* _Assignment_
Please read the records below and return each line holding the string "lines".

== Data

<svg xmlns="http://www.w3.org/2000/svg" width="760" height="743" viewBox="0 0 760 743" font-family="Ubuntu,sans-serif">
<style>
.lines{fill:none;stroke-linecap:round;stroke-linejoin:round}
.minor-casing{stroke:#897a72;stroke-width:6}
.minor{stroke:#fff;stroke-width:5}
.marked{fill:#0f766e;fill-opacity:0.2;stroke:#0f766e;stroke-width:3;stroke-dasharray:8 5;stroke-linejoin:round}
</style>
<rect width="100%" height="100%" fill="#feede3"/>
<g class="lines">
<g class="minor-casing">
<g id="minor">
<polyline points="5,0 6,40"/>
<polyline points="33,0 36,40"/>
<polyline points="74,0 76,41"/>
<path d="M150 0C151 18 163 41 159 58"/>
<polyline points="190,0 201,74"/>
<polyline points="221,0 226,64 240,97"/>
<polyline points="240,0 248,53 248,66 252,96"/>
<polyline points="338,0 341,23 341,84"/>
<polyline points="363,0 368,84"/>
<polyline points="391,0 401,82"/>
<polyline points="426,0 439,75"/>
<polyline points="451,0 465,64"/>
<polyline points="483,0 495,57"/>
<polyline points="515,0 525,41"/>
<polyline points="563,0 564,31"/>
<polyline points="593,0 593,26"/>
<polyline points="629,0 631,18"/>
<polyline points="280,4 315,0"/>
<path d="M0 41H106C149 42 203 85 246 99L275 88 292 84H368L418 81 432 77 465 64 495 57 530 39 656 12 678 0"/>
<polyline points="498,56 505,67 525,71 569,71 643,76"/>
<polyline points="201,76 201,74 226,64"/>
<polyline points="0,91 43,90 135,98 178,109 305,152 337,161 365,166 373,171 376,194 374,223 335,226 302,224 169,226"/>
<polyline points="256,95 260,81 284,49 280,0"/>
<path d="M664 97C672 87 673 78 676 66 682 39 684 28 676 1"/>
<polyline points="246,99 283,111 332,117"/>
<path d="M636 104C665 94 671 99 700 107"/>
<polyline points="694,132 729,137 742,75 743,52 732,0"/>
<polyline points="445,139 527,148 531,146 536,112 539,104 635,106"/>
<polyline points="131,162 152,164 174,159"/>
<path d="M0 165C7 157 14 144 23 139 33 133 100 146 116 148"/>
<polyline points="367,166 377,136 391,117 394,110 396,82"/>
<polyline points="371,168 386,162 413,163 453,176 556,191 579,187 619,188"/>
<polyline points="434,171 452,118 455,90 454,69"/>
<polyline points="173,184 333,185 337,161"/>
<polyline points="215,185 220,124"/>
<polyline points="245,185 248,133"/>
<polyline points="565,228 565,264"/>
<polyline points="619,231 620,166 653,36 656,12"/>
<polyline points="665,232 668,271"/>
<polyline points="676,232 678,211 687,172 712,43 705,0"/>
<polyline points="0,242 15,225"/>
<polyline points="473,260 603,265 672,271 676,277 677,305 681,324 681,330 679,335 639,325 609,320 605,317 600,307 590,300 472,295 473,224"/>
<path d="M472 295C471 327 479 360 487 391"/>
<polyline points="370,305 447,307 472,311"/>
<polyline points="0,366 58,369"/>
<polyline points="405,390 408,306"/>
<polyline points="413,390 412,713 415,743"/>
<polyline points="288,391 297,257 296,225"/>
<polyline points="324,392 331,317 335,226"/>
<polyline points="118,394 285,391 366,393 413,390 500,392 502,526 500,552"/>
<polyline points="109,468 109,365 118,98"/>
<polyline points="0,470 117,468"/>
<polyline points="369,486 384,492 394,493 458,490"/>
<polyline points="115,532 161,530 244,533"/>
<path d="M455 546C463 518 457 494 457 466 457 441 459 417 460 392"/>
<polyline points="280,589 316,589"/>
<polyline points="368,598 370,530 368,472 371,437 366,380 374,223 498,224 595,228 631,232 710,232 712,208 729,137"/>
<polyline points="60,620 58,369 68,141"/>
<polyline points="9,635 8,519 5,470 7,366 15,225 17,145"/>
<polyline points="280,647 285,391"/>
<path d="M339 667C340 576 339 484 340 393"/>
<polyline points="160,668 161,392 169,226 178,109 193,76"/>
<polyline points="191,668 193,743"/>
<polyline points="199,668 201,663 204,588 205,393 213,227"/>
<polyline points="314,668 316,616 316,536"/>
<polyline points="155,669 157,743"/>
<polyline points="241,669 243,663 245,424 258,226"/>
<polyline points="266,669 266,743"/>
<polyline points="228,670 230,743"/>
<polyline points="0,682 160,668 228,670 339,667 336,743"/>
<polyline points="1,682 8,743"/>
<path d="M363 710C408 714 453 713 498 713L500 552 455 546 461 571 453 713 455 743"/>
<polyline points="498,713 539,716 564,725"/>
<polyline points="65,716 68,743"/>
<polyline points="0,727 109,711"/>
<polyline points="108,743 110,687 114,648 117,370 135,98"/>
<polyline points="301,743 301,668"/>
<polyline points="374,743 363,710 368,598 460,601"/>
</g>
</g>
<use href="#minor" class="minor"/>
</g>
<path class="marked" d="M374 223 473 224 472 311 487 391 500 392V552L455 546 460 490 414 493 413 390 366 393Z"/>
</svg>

====

* _Solution for this exercise_
.lines{fill:none;stroke-linecap:round;stroke-linejoin:round}
<g class="lines">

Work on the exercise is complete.